Nadler: You've certainly had a lot of doom-and-gloom newsletters telling us that this crisis is the big one ... the one that would push gold not just to $1,000/ounce, but to $5,000/ounce.
We've always said: Be careful what you wish for. Do you really want to live in a world were gold is $5,000/ounce? It's not a desirable scenario. Where would the rest of your portfolio be with gold at $5,000/ounce?
The newsletters told us people would be bartering gold at the 7-11 stores. But for the second time in three decades, gold has disappointed on that front. First it disappointed back when we had 16% inflation, because people came along and raised interest rates and lowered taxes. And now it's disappointing during the recent financial crisis.
At this point, you have to ask, what will it take to move gold to thousands of dollars an ounce? If gold couldn't budge past $930/ounce when Lehman Brothers and the whole house of cards was falling down, what will it really take?
HAI: So are we past the worst of the credit crisis?

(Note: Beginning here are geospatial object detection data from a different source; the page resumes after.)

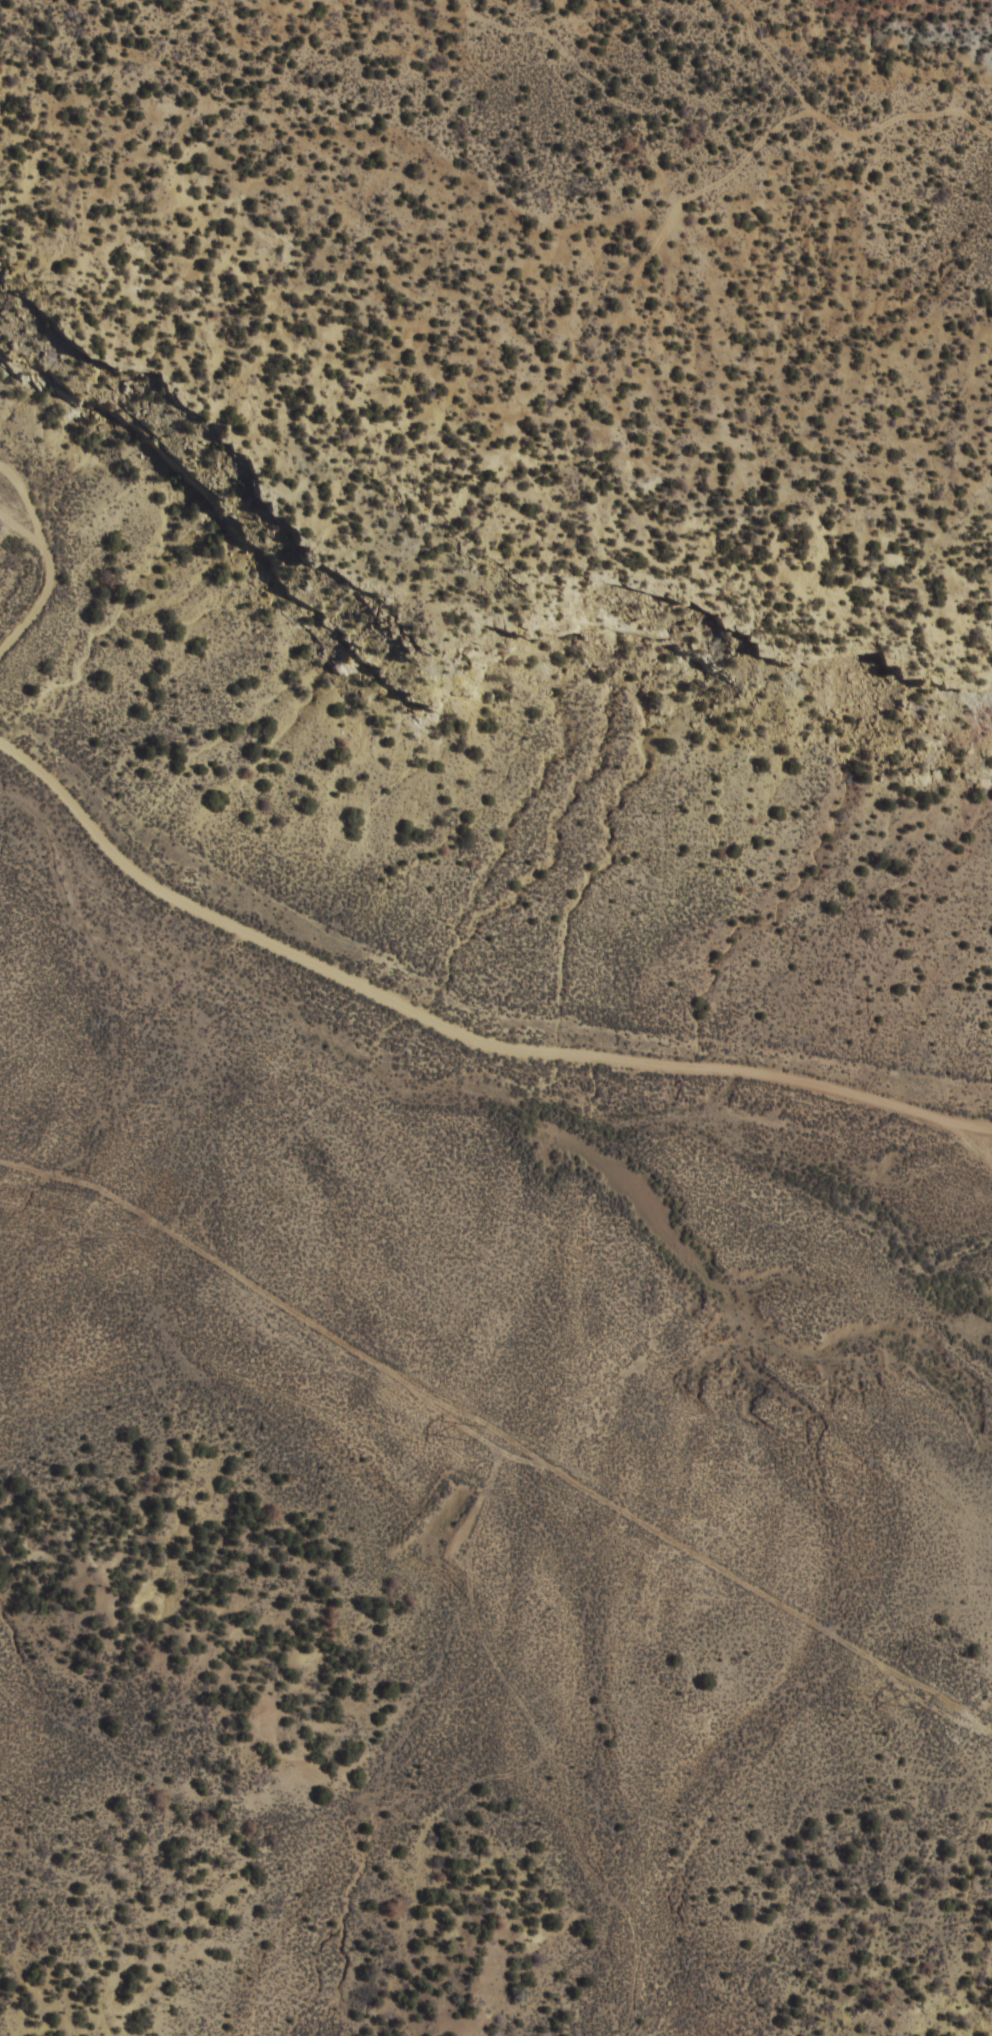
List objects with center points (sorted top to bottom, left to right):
road: (443, 1007)
river: (510, 1123)
power tower: (80, 1193)
power tower: (474, 1434)
power tower: (926, 1703)

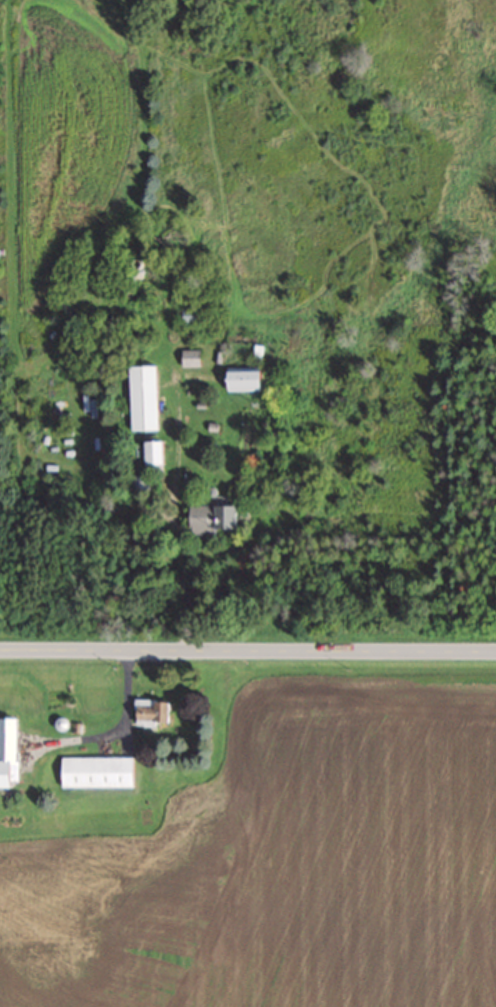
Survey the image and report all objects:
building: (146, 396)
building: (158, 451)
building: (141, 484)
building: (218, 516)
road: (247, 652)
building: (154, 711)
building: (12, 752)
building: (100, 770)

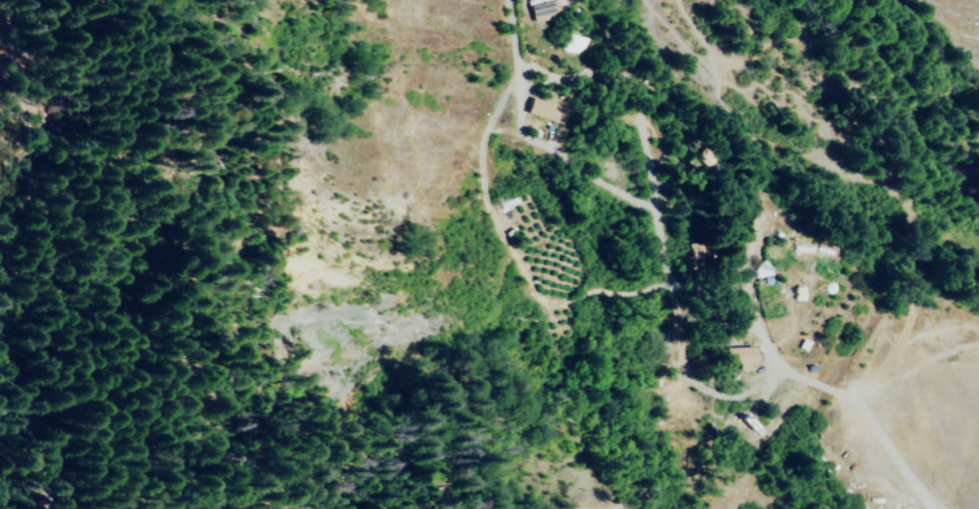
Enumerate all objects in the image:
building: (545, 9)
building: (551, 108)
building: (509, 202)
building: (763, 269)
building: (743, 357)
road: (17, 477)

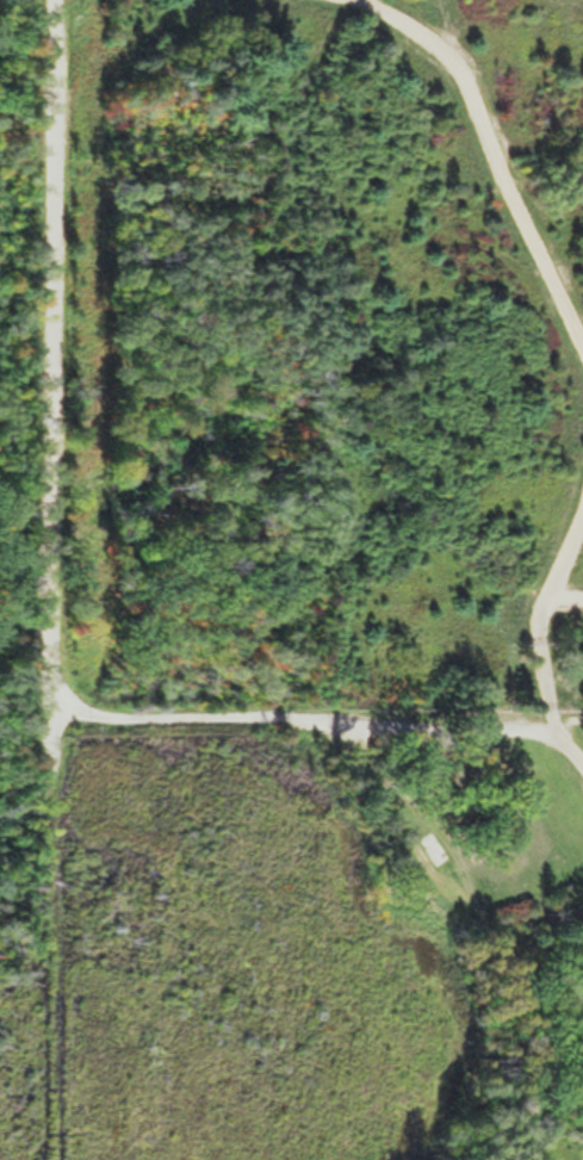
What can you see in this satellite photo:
road: (55, 391)
road: (328, 719)

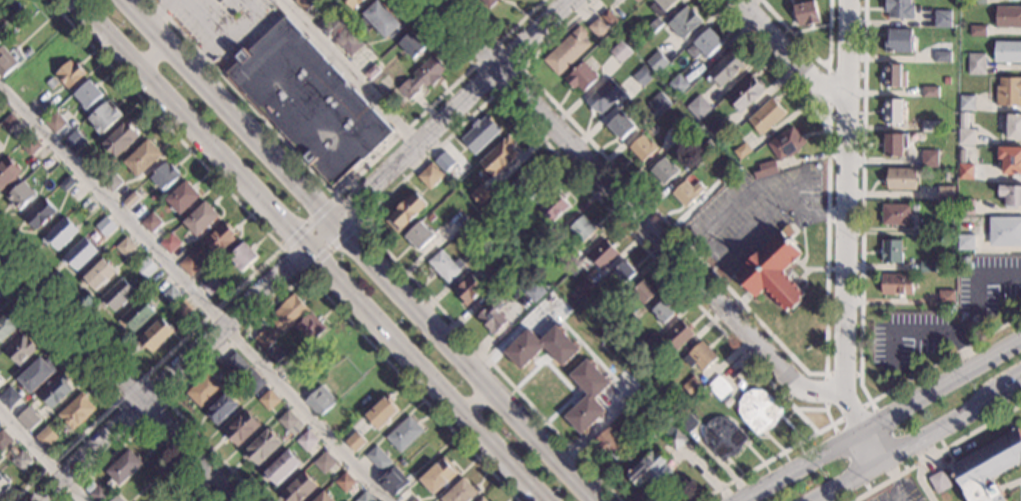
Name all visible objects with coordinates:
building: (637, 1)
building: (487, 2)
building: (977, 2)
building: (351, 3)
building: (304, 4)
building: (661, 6)
building: (898, 9)
building: (806, 13)
building: (1008, 17)
building: (609, 18)
building: (942, 19)
building: (378, 20)
building: (326, 22)
building: (684, 23)
building: (655, 26)
building: (598, 28)
building: (977, 31)
building: (642, 35)
building: (0, 36)
building: (0, 40)
road: (498, 41)
building: (899, 41)
building: (351, 45)
building: (411, 45)
building: (705, 45)
road: (148, 51)
building: (567, 51)
building: (26, 52)
building: (620, 52)
building: (1007, 52)
road: (790, 54)
building: (942, 56)
road: (814, 58)
building: (5, 61)
building: (657, 62)
building: (976, 64)
road: (520, 69)
building: (724, 70)
road: (350, 72)
building: (370, 72)
building: (68, 74)
building: (581, 75)
building: (642, 76)
building: (894, 76)
building: (422, 78)
building: (945, 81)
building: (51, 83)
building: (679, 85)
road: (827, 90)
building: (929, 91)
building: (1008, 92)
building: (87, 94)
building: (745, 94)
building: (604, 96)
road: (506, 102)
building: (308, 103)
building: (966, 103)
building: (659, 104)
building: (698, 107)
building: (893, 111)
building: (766, 116)
building: (104, 117)
road: (840, 117)
building: (963, 119)
building: (8, 121)
building: (54, 123)
building: (620, 125)
building: (680, 126)
building: (929, 127)
building: (1014, 127)
building: (718, 131)
building: (479, 135)
building: (967, 137)
building: (120, 138)
building: (703, 139)
building: (74, 141)
building: (785, 144)
building: (733, 145)
building: (894, 145)
building: (29, 146)
building: (642, 148)
building: (705, 148)
building: (742, 151)
building: (498, 157)
building: (142, 158)
building: (929, 158)
building: (960, 160)
building: (1010, 160)
building: (444, 161)
building: (92, 162)
building: (47, 163)
building: (765, 170)
building: (663, 171)
building: (7, 172)
building: (965, 172)
building: (722, 174)
building: (164, 176)
building: (430, 176)
building: (901, 179)
building: (111, 182)
building: (527, 182)
building: (66, 184)
road: (338, 191)
building: (687, 193)
building: (479, 194)
building: (944, 194)
building: (19, 196)
road: (843, 196)
building: (1011, 196)
building: (182, 197)
building: (130, 200)
building: (554, 205)
building: (966, 207)
building: (914, 208)
road: (345, 209)
road: (627, 211)
building: (405, 212)
road: (769, 213)
building: (39, 214)
building: (896, 215)
building: (201, 219)
road: (307, 221)
building: (150, 222)
road: (717, 222)
building: (105, 226)
building: (506, 228)
building: (581, 228)
building: (934, 230)
building: (1005, 231)
building: (59, 234)
building: (418, 236)
building: (547, 237)
building: (218, 238)
building: (965, 242)
building: (168, 243)
road: (330, 246)
building: (125, 247)
road: (359, 250)
road: (310, 251)
building: (480, 251)
building: (891, 251)
road: (305, 252)
building: (79, 254)
building: (601, 254)
building: (242, 256)
road: (292, 259)
building: (189, 265)
building: (444, 266)
road: (259, 267)
building: (537, 267)
building: (927, 267)
building: (145, 268)
building: (772, 271)
building: (623, 272)
building: (98, 275)
road: (299, 275)
building: (209, 284)
building: (473, 284)
building: (896, 284)
road: (860, 288)
building: (579, 289)
road: (196, 291)
building: (534, 292)
building: (643, 292)
building: (117, 295)
building: (170, 295)
building: (946, 299)
building: (610, 300)
building: (182, 309)
building: (662, 312)
building: (136, 316)
building: (492, 317)
building: (627, 320)
building: (281, 321)
building: (6, 326)
building: (309, 328)
building: (678, 334)
building: (155, 336)
building: (648, 341)
road: (779, 343)
building: (541, 347)
building: (21, 349)
building: (273, 356)
building: (700, 357)
building: (236, 364)
building: (36, 374)
road: (118, 374)
road: (825, 374)
building: (251, 381)
building: (329, 382)
building: (691, 386)
building: (719, 387)
building: (204, 389)
building: (662, 389)
road: (942, 390)
building: (55, 391)
road: (109, 391)
building: (9, 397)
road: (473, 397)
building: (587, 397)
building: (268, 400)
building: (318, 401)
road: (166, 402)
road: (971, 405)
building: (221, 409)
building: (758, 410)
road: (825, 410)
building: (76, 411)
building: (381, 412)
road: (850, 412)
road: (852, 414)
building: (24, 415)
building: (336, 419)
building: (287, 420)
building: (686, 421)
building: (613, 425)
road: (138, 427)
building: (241, 428)
building: (404, 434)
building: (43, 435)
building: (673, 438)
building: (723, 438)
building: (4, 440)
building: (306, 441)
building: (354, 441)
building: (607, 443)
road: (901, 443)
road: (873, 445)
building: (261, 448)
road: (936, 452)
road: (41, 456)
building: (377, 459)
building: (21, 460)
building: (323, 462)
building: (401, 462)
building: (987, 467)
building: (281, 468)
road: (806, 468)
road: (920, 468)
building: (122, 469)
building: (649, 469)
building: (438, 475)
road: (892, 475)
road: (843, 477)
building: (344, 482)
building: (392, 482)
building: (939, 482)
building: (3, 484)
road: (1010, 484)
building: (299, 489)
road: (1020, 490)
building: (460, 492)
parking lot: (899, 492)
building: (98, 493)
building: (324, 497)
building: (364, 497)
road: (819, 497)
building: (116, 498)
building: (481, 499)
road: (897, 499)
road: (901, 499)
building: (155, 500)
building: (414, 500)

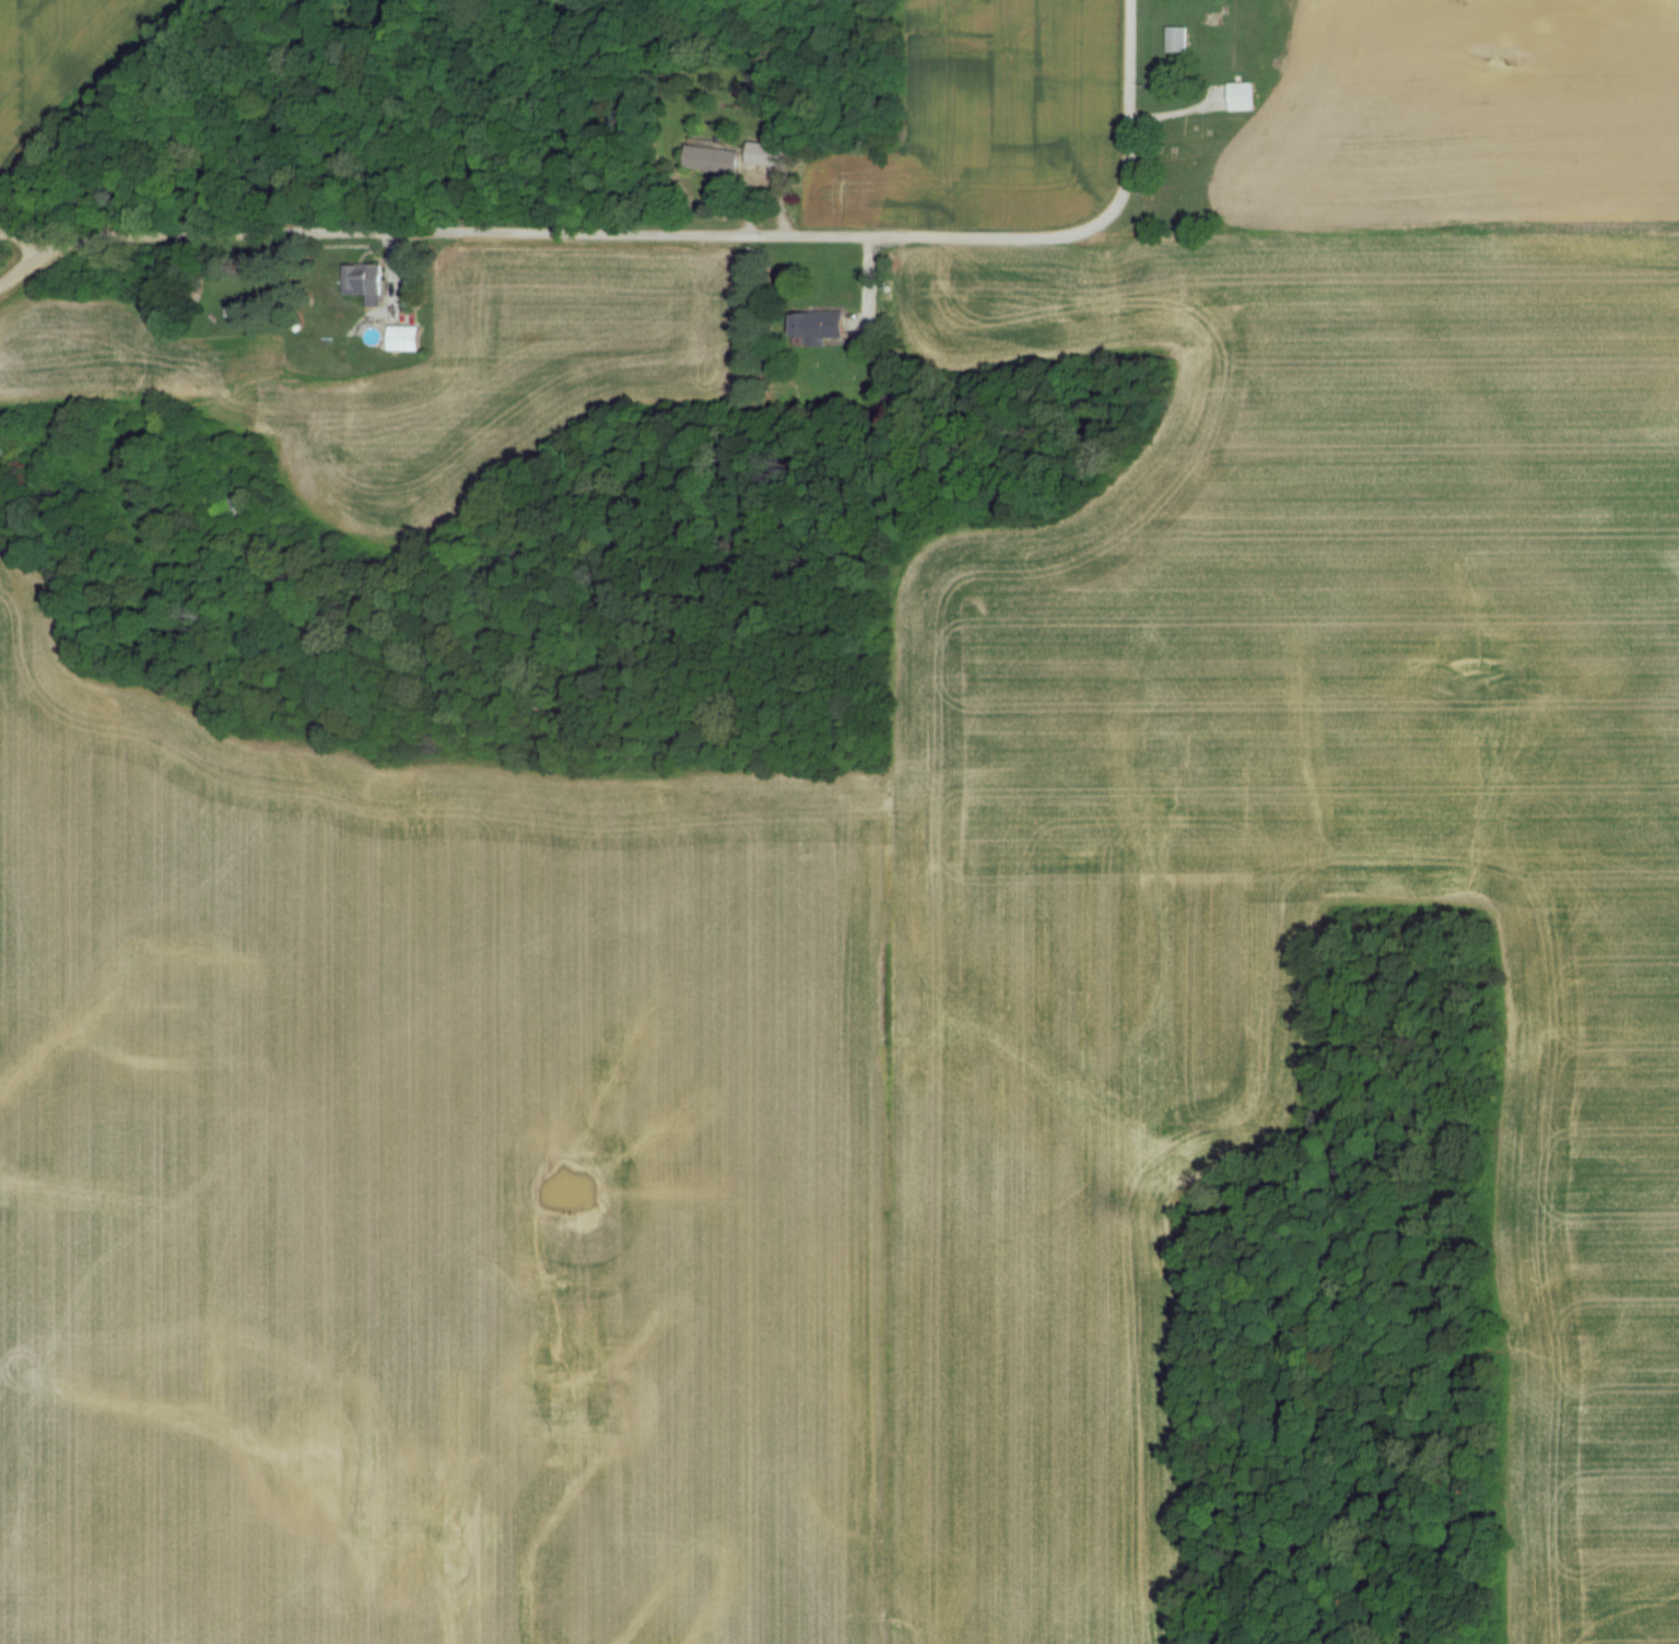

Nadler: The crux of the matter is the still inflated real estate prices in the U.S. Prices are still at inflated levels, despite the 20%-30% pullback. Until that changes, we cannot get to the real bottom.
There are signs that the credit crisis is thawing. But the fall in equity markets reflects very tenuous conditions for the next year or two.
What bothers me is the one-off events we've seen this month, with Iceland and Hungary melting away, and Argentina looking like it will default. If those kinds of things start to look less abnormal and more like a simmering reality, you'll probably start to see loss of faith in all foreign currencies.
HAI: We've already seen the dollar respond positively in recent weeks.
Nadler: And then some. We've seen not just a resurrection of the dollar, but a second coming. That's surprised every single pundit in the book.
It's not internal vigor that the dollar is benefitting from, however. It was oversold, and there is simply a lack of alternatives, particularly with the sickly euro and the new infighting in the European Union.
Then you have these Russian meltdowns, and South Korea also. People are saying, you know what, the dollar may be a crappy currency up to now, but it's not going to lose its position entirely as a dominant reserve currency. If we have to sit on something, it might as well be this.
I don't think we're going into a Weimar-Republic-style hyperinflation in the U.S. One thing the Federal Reserve has learned is how to inject currency and then also how to mop it up. That's one of the key reasons that recessions since World War II have been half as long and half as deep as they were previously.